Sr. mgr, Research Library | Consumer Technology Assn.

It was the libraries that saved Angela Titone’s sanity at Illinois.

It figures, given her UI master's field of study (library sciences), her first job (USA Today librarian) and her position since 1996 (senior manager, research library, Consumer Technology Association).

"A current Daily Illini story bragged that you could 'go to the library without ever leaving your bed.’ But I would have missed the serendipity of wandering in the then open Stacks," she says. "You could search for one particular book, and instead happen upon some dusty-covered tome, a hundred years old or so, distracting you from your original purpose.

"Urban legend suggested the Undergraduate Library was built underground to protect the university’s original, experimental corn fields, and it was such stories and history that made each library unique.
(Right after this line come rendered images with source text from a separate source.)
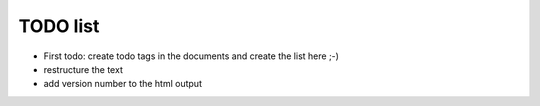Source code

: TODO list
=========

* First todo: create todo tags in the documents and create the list here ;-)
* restructure the text
* add version number to the html output
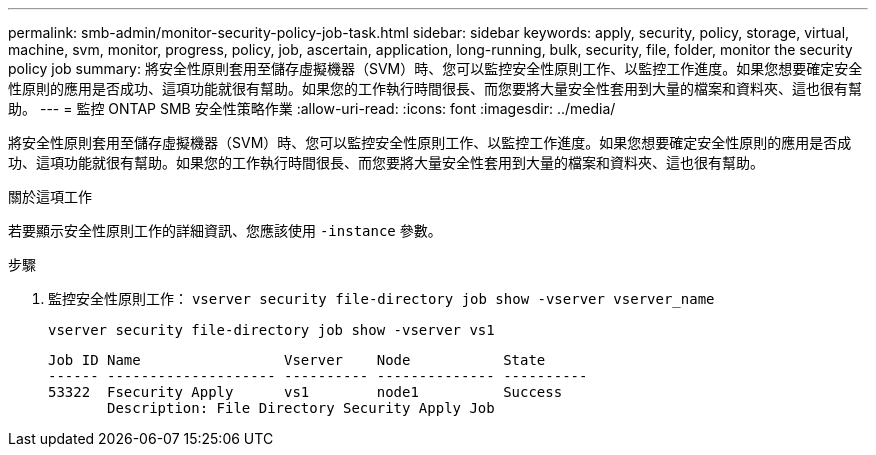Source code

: ---
permalink: smb-admin/monitor-security-policy-job-task.html 
sidebar: sidebar 
keywords: apply, security, policy, storage, virtual, machine, svm, monitor, progress, policy, job, ascertain, application, long-running, bulk, security, file, folder, monitor the security policy job 
summary: 將安全性原則套用至儲存虛擬機器（SVM）時、您可以監控安全性原則工作、以監控工作進度。如果您想要確定安全性原則的應用是否成功、這項功能就很有幫助。如果您的工作執行時間很長、而您要將大量安全性套用到大量的檔案和資料夾、這也很有幫助。 
---
= 監控 ONTAP SMB 安全性策略作業
:allow-uri-read: 
:icons: font
:imagesdir: ../media/


[role="lead"]
將安全性原則套用至儲存虛擬機器（SVM）時、您可以監控安全性原則工作、以監控工作進度。如果您想要確定安全性原則的應用是否成功、這項功能就很有幫助。如果您的工作執行時間很長、而您要將大量安全性套用到大量的檔案和資料夾、這也很有幫助。

.關於這項工作
若要顯示安全性原則工作的詳細資訊、您應該使用 `-instance` 參數。

.步驟
. 監控安全性原則工作： `vserver security file-directory job show -vserver vserver_name`
+
`vserver security file-directory job show -vserver vs1`

+
[listing]
----

Job ID Name                 Vserver    Node           State
------ -------------------- ---------- -------------- ----------
53322  Fsecurity Apply      vs1        node1          Success
       Description: File Directory Security Apply Job
----

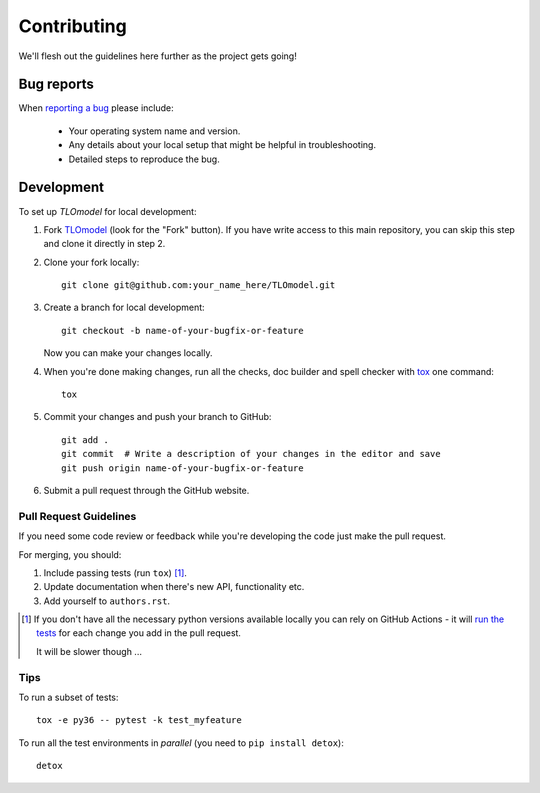 ============
Contributing
============

We'll flesh out the guidelines here further as the project gets going!

Bug reports
===========

When `reporting a bug <https://github.com/UCL/TLOmodel/issues>`_ please include:

    * Your operating system name and version.
    * Any details about your local setup that might be helpful in troubleshooting.
    * Detailed steps to reproduce the bug.

Development
===========

To set up `TLOmodel` for local development:

1. Fork `TLOmodel <https://github.com/UCL/TLOmodel>`_
   (look for the "Fork" button).
   If you have write access to this main repository, you can skip this step and clone
   it directly in step 2.
2. Clone your fork locally::

    git clone git@github.com:your_name_here/TLOmodel.git

3. Create a branch for local development::

    git checkout -b name-of-your-bugfix-or-feature

   Now you can make your changes locally.

4. When you're done making changes, run all the checks, doc builder and spell checker with `tox <https://tox.readthedocs.io/en/latest/install.html>`_ one command::

    tox

5. Commit your changes and push your branch to GitHub::

    git add .
    git commit  # Write a description of your changes in the editor and save
    git push origin name-of-your-bugfix-or-feature

6. Submit a pull request through the GitHub website.

Pull Request Guidelines
-----------------------

If you need some code review or feedback while you're developing the code just make the pull request.

For merging, you should:

1. Include passing tests (run ``tox``) [1]_.
2. Update documentation when there's new API, functionality etc.
3. Add yourself to ``authors.rst``.

.. [1] If you don't have all the necessary python versions available locally you can rely on GitHub Actions - it will
       `run the tests <https://github.com/UCL/TLOmodel/actions?query=workflow%3ACI>`_ for each change you add in the pull request.

       It will be slower though ...

Tips
----

To run a subset of tests::

    tox -e py36 -- pytest -k test_myfeature

To run all the test environments in *parallel* (you need to ``pip install detox``)::

    detox

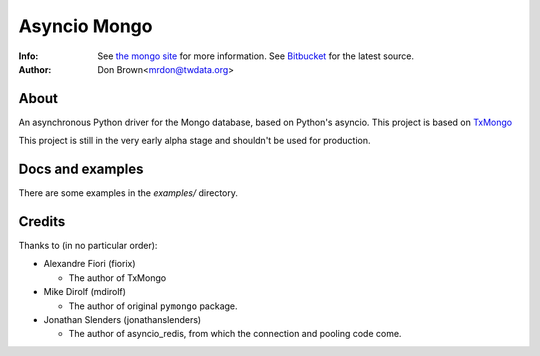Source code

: =======
Asyncio Mongo
=======
:Info: See `the mongo site <http://www.mongodb.org>`_ for more information. See `Bitbucket <http://bitbucket.org/mrdon/asyncio-mongo>`_ for the latest source.
:Author: Don Brown<mrdon@twdata.org>

About
=====
An asynchronous Python driver for the Mongo database, based on Python's asyncio.
This project is based on `TxMongo <https://github.com/fiorix/mongo-async-python-driver>`_

This project is still in the very early alpha stage and shouldn't be used for production.

Docs and examples
=================
There are some examples in the *examples/* directory.

Credits
=======
Thanks to (in no particular order):

- Alexandre Fiori (fiorix)

  - The author of TxMongo

- Mike Dirolf (mdirolf)

  - The author of original ``pymongo`` package.

- Jonathan Slenders (jonathanslenders)
 
  - The author of asyncio_redis, from which the connection and pooling code come.

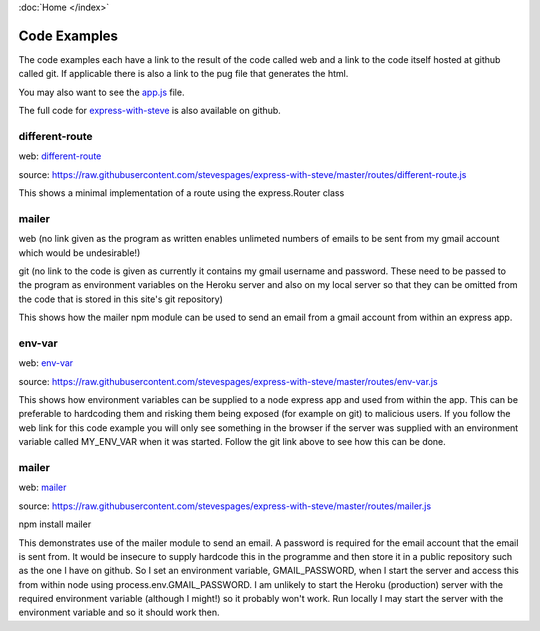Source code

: :doc:`Home </index>`

Code Examples
=============

The code examples each have a link to the result of the code called web and a link to the code itself hosted at github called git. If applicable there is also a link to the pug file that generates the html.

You may also want to see the app.js_ file.

.. _app.js: https://raw.githubusercontent.com/stevespages/express-with-steve/master/app.js

The full code for express-with-steve_ is also available on github.

.. _express-with-steve: https://github/stevespages/express-with-steve

different-route
---------------

web: different-route_

.. _different-route: ./different-route

source: https://raw.githubusercontent.com/stevespages/express-with-steve/master/routes/different-route.js

This shows a minimal implementation of a route using the express.Router class

mailer
------

web (no link given as the program as written enables unlimeted numbers of emails to be sent from my gmail account which would be undesirable!)

git (no link to the code is given as currently it contains my gmail username and password. These need to be passed to the program as environment variables on the Heroku server and also on my local server so that they can be omitted from the code that is stored in this site's git repository)

This shows how the mailer npm module can be used to send an email from a gmail account from within an express app.

env-var
-------

web: env-var_

.. _env-var: ./env-var

source: https://raw.githubusercontent.com/stevespages/express-with-steve/master/routes/env-var.js

This shows how environment variables can be supplied to a node express app and used from within the app. This can be preferable to hardcoding them and risking them being exposed (for example on git) to malicious users. If you follow the web link for this code example you will only see something in the browser if the server was supplied with an environment variable called MY_ENV_VAR when it was started. Follow the git link above to see how this can be done.

mailer
------

web: mailer_

.. _mailer: ./mailer

source: https://raw.githubusercontent.com/stevespages/express-with-steve/master/routes/mailer.js

npm install mailer

This demonstrates use of the mailer module to send an email. A password is required for the email account that the email is sent from. It would be insecure to supply hardcode this in the programme and then store it in a public repository such as the one I have on github. So I set an environment variable, GMAIL_PASSWORD, when I start the server and access this from within node using process.env.GMAIL_PASSWORD. I am unlikely to start the Heroku (production) server with the required environment variable (although I might!) so it probably won't work. Run locally I may start the server with the environment variable and so it should work then.

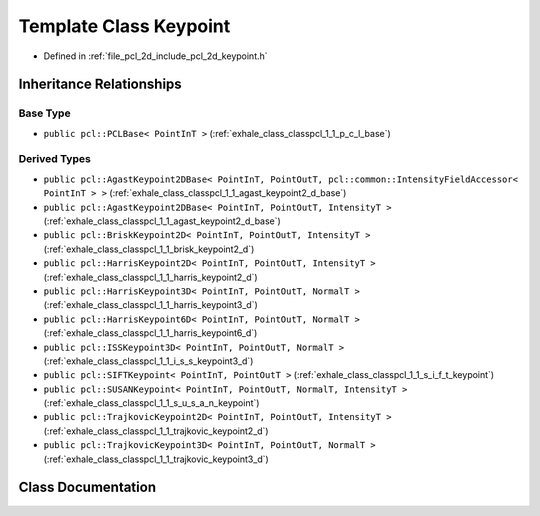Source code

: .. _exhale_class_classpcl_1_1_keypoint:

Template Class Keypoint
=======================

- Defined in :ref:`file_pcl_2d_include_pcl_2d_keypoint.h`


Inheritance Relationships
-------------------------

Base Type
*********

- ``public pcl::PCLBase< PointInT >`` (:ref:`exhale_class_classpcl_1_1_p_c_l_base`)


Derived Types
*************

- ``public pcl::AgastKeypoint2DBase< PointInT, PointOutT, pcl::common::IntensityFieldAccessor< PointInT > >`` (:ref:`exhale_class_classpcl_1_1_agast_keypoint2_d_base`)
- ``public pcl::AgastKeypoint2DBase< PointInT, PointOutT, IntensityT >`` (:ref:`exhale_class_classpcl_1_1_agast_keypoint2_d_base`)
- ``public pcl::BriskKeypoint2D< PointInT, PointOutT, IntensityT >`` (:ref:`exhale_class_classpcl_1_1_brisk_keypoint2_d`)
- ``public pcl::HarrisKeypoint2D< PointInT, PointOutT, IntensityT >`` (:ref:`exhale_class_classpcl_1_1_harris_keypoint2_d`)
- ``public pcl::HarrisKeypoint3D< PointInT, PointOutT, NormalT >`` (:ref:`exhale_class_classpcl_1_1_harris_keypoint3_d`)
- ``public pcl::HarrisKeypoint6D< PointInT, PointOutT, NormalT >`` (:ref:`exhale_class_classpcl_1_1_harris_keypoint6_d`)
- ``public pcl::ISSKeypoint3D< PointInT, PointOutT, NormalT >`` (:ref:`exhale_class_classpcl_1_1_i_s_s_keypoint3_d`)
- ``public pcl::SIFTKeypoint< PointInT, PointOutT >`` (:ref:`exhale_class_classpcl_1_1_s_i_f_t_keypoint`)
- ``public pcl::SUSANKeypoint< PointInT, PointOutT, NormalT, IntensityT >`` (:ref:`exhale_class_classpcl_1_1_s_u_s_a_n_keypoint`)
- ``public pcl::TrajkovicKeypoint2D< PointInT, PointOutT, IntensityT >`` (:ref:`exhale_class_classpcl_1_1_trajkovic_keypoint2_d`)
- ``public pcl::TrajkovicKeypoint3D< PointInT, PointOutT, NormalT >`` (:ref:`exhale_class_classpcl_1_1_trajkovic_keypoint3_d`)


Class Documentation
-------------------


.. doxygenclass:: pcl::Keypoint
   :members:
   :protected-members:
   :undoc-members:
“One of my part-time jobs was as a librarian in The Daily Illini’s newspaper library, a room everyone called the morgue back then. It was housed in a nondescript campus building’s basement, full of life and newspaper deadlines.

"I clipped news stories and then indexed them on now-ancient looking VDT (video display terminals). Devising subject headings for the sports stories was the easiest; the opinion pages were tough. It was great practice for my days in the USA Today Library.

“I’d then wash the newspaper ink off me to head to the Illinois Union Library. It was there, with the thick carpeting and paneled bookshelves, that I would sink into a leather chair for some undisturbed reading time. It sounds like it now has become the President’s Lounge, which 'has evolved into an intimate and quaint space to concentrate on coursework.' No doubt, there is Wi-Fi access. 

“Bookless libraries may be on the horizon, but I’m glad there were plenty of book-filled libraries in my university days.”